The brilliance of his knowledge and the diminishing of his mental obscurations led him to attain self-knowledge. The celestial beings came and honored him. At that moment, Indra and other gods arrived to celebrate the auspicious occasion of his initiation, with grand festivities including the abhisheka (ceremony).
Then, Parsvanatha, with words that were true and reasonable, bid farewell to his relatives and mounted a palanquin called Vimala. He arrived at the Ashvavana (horse forest) and, with great fortitude, sat on a large stone platform facing north, in the posture of a sage. Thus, on the eleventh day of the dark fortnight of the month of Pausha, in the early morning, he bowed to the Siddhas (liberated souls) and, in the presence of three hundred kings, accepted the fortune of initiation. This initiation was like a noble messenger, a daughter of liberation, who brought the fulfillment of all desires.

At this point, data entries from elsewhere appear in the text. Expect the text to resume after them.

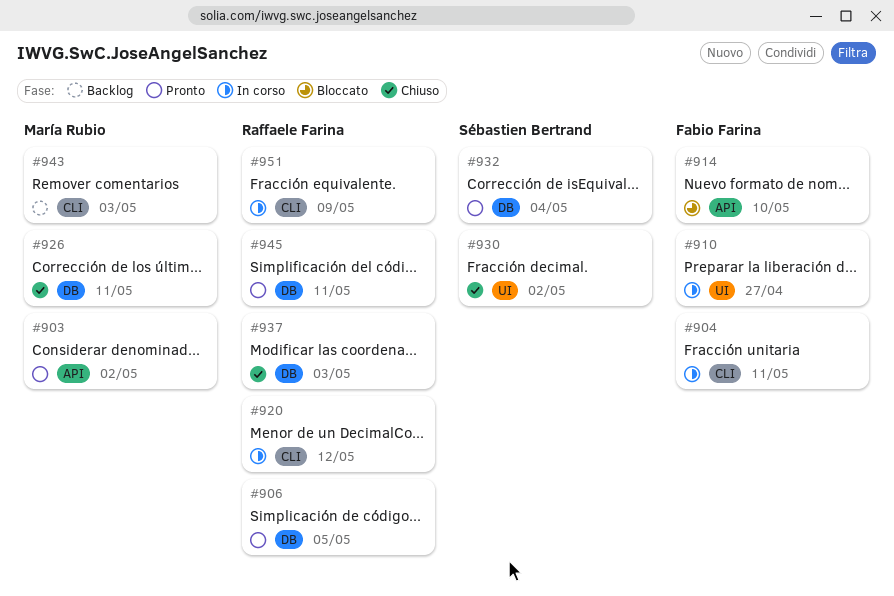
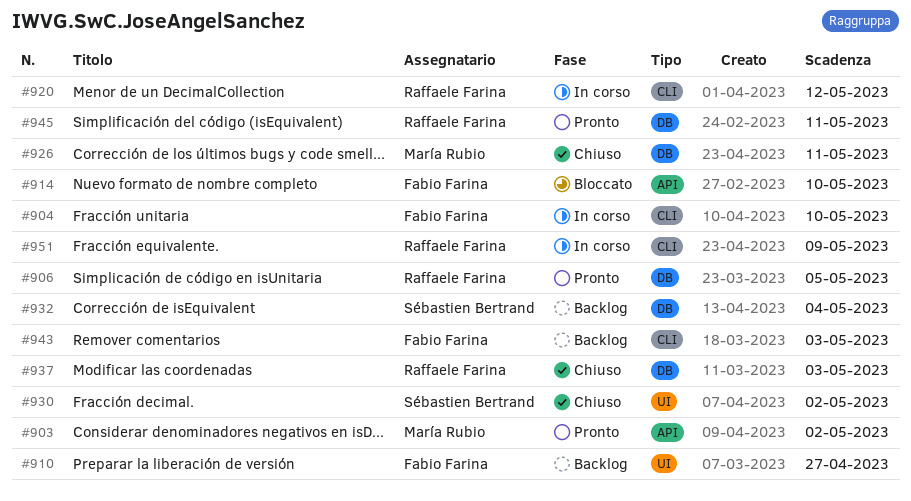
#904, due: May 11 -> May 10
#910, status: In corso -> Backlog
#932, status: Pronto -> Backlog
#943, owner: María Rubio -> Fabio Farina

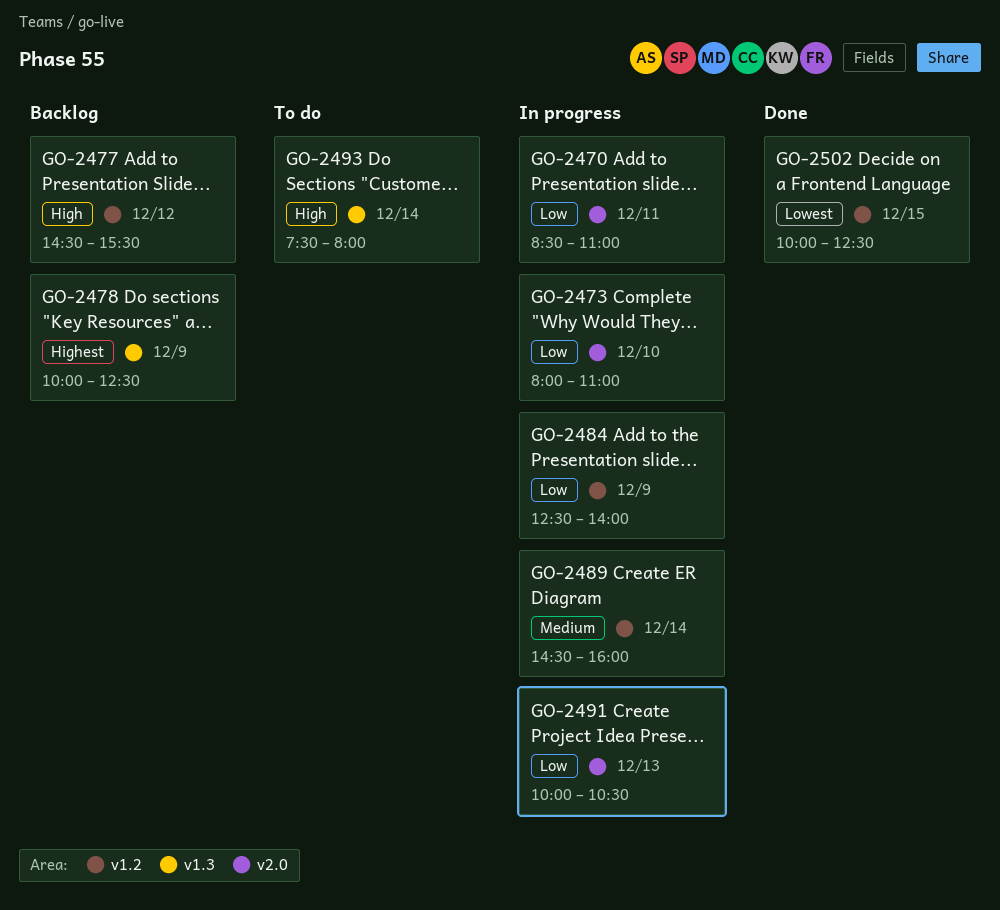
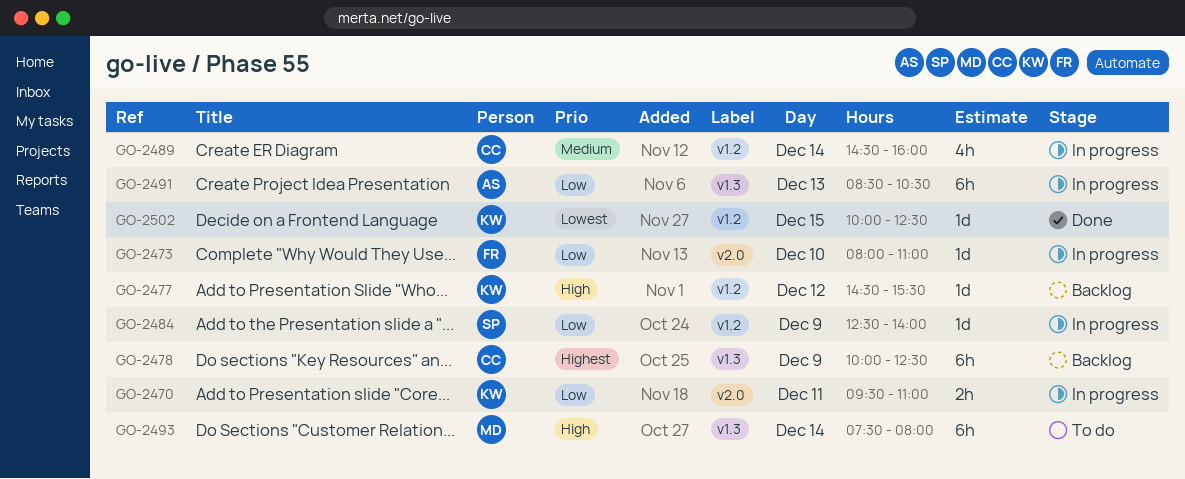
GO-2470, begins: 08:30 -> 09:30
GO-2491, label: v2.0 -> v1.3
GO-2491, begins: 10:00 -> 08:30

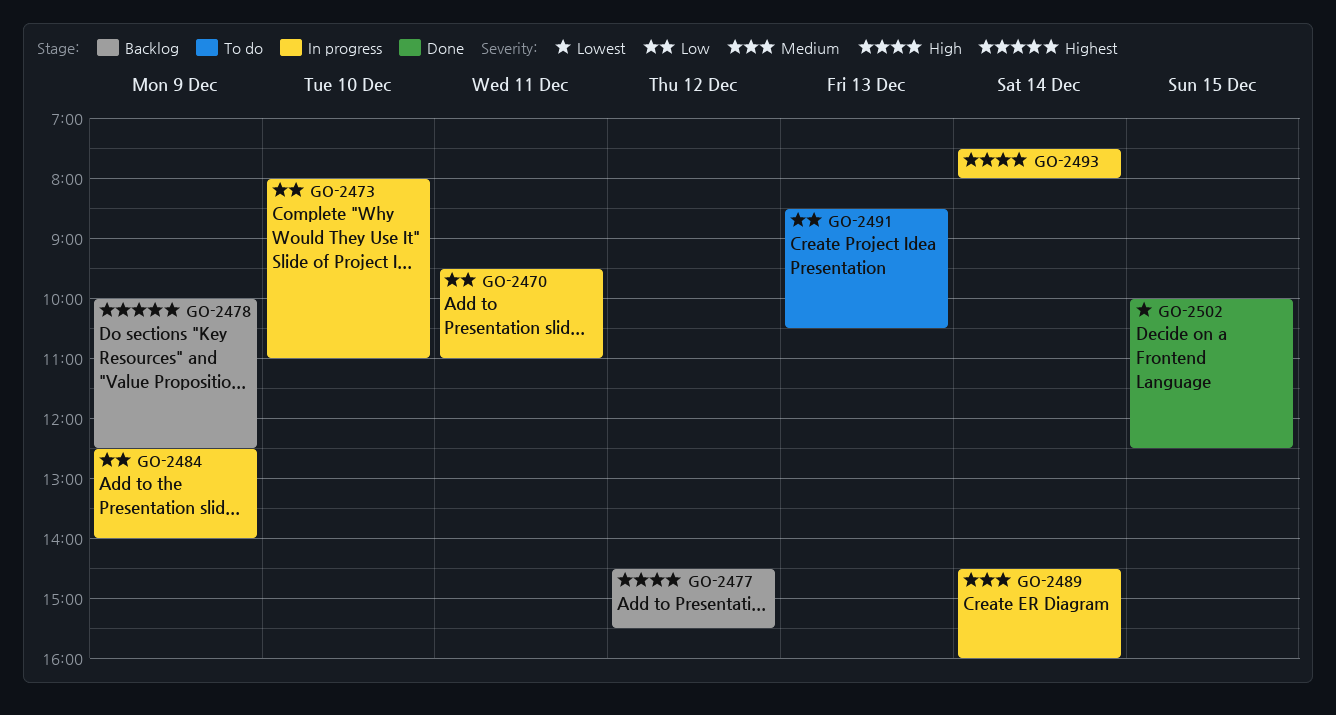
GO-2491, status: In progress -> To do
GO-2493, status: To do -> In progress

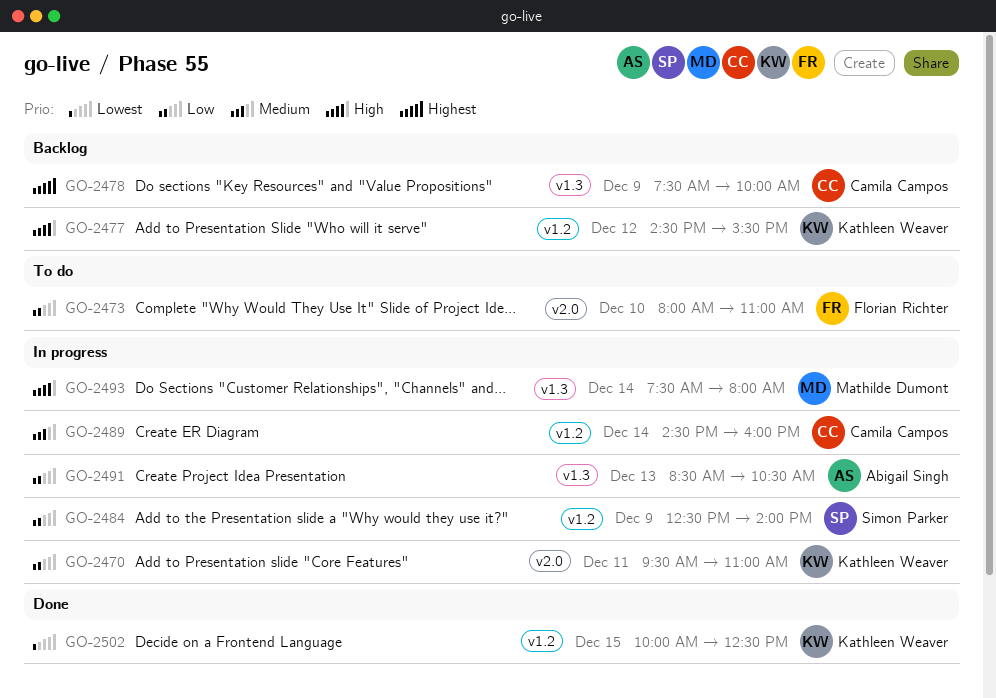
GO-2473, status: In progress -> To do
GO-2478, begins: 10:00 -> 07:30
GO-2478, ends: 12:30 -> 10:00
GO-2491, status: To do -> In progress

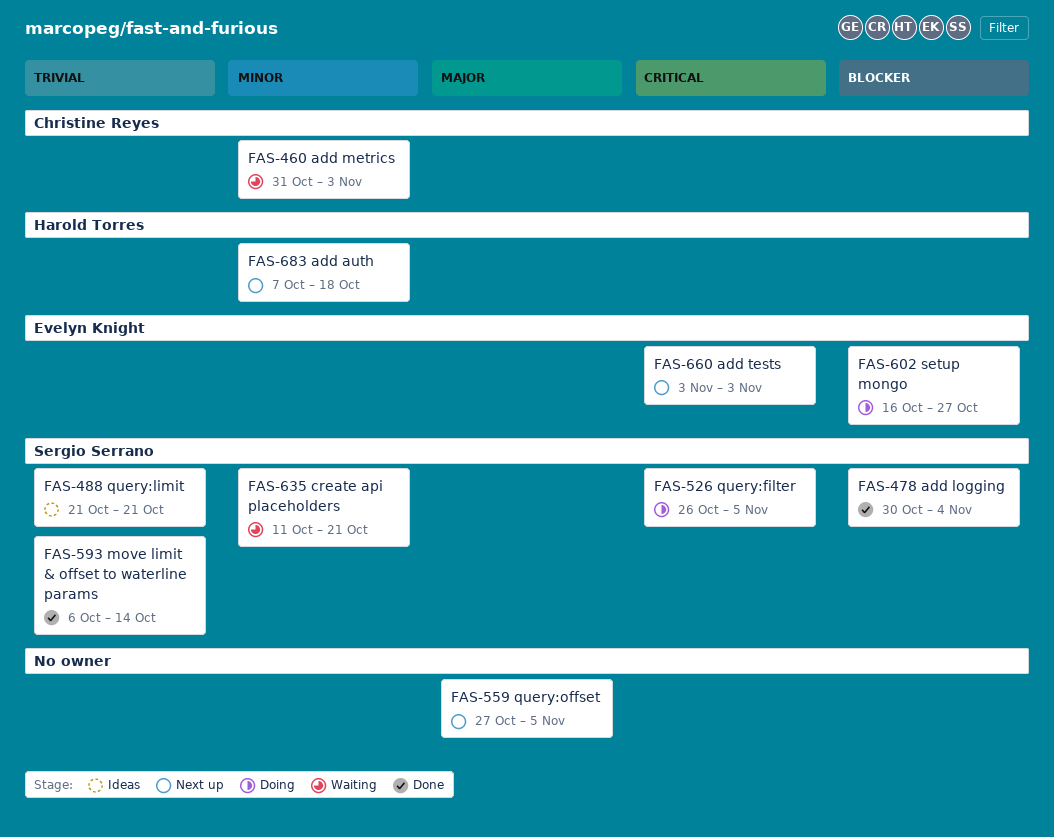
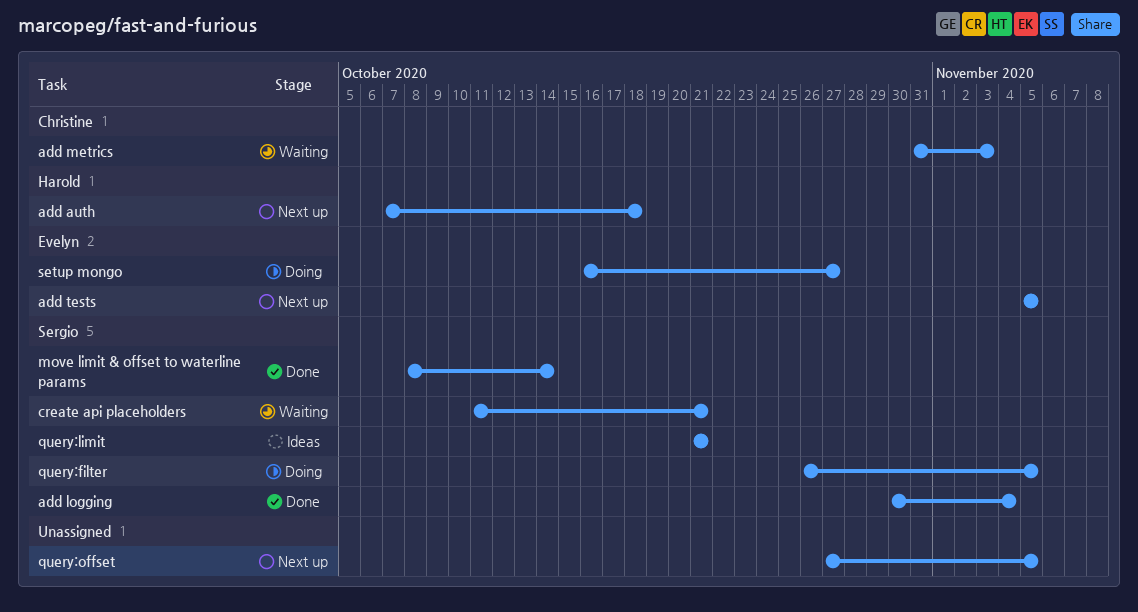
add tests, start: Nov 3 -> Nov 5
add tests, due: Nov 3 -> Nov 5
move limit & offset to waterline params, start: Oct 6 -> Oct 8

Indra worshipped the hair that Parsvanatha had plucked out with five fists and, with great respect, carried it to the ocean of milk.
Parsvanatha, who had attained Samayika (a vow of self-restraint) and the fourth knowledge (knowledge of the mind), went to the city of Gulmakheta to partake in his parana (breaking of the fast).
There, the king named Dhanya, with a dark complexion, welcomed him with eight auspicious substances and offered him pure food, fulfilling the requirements of the parana.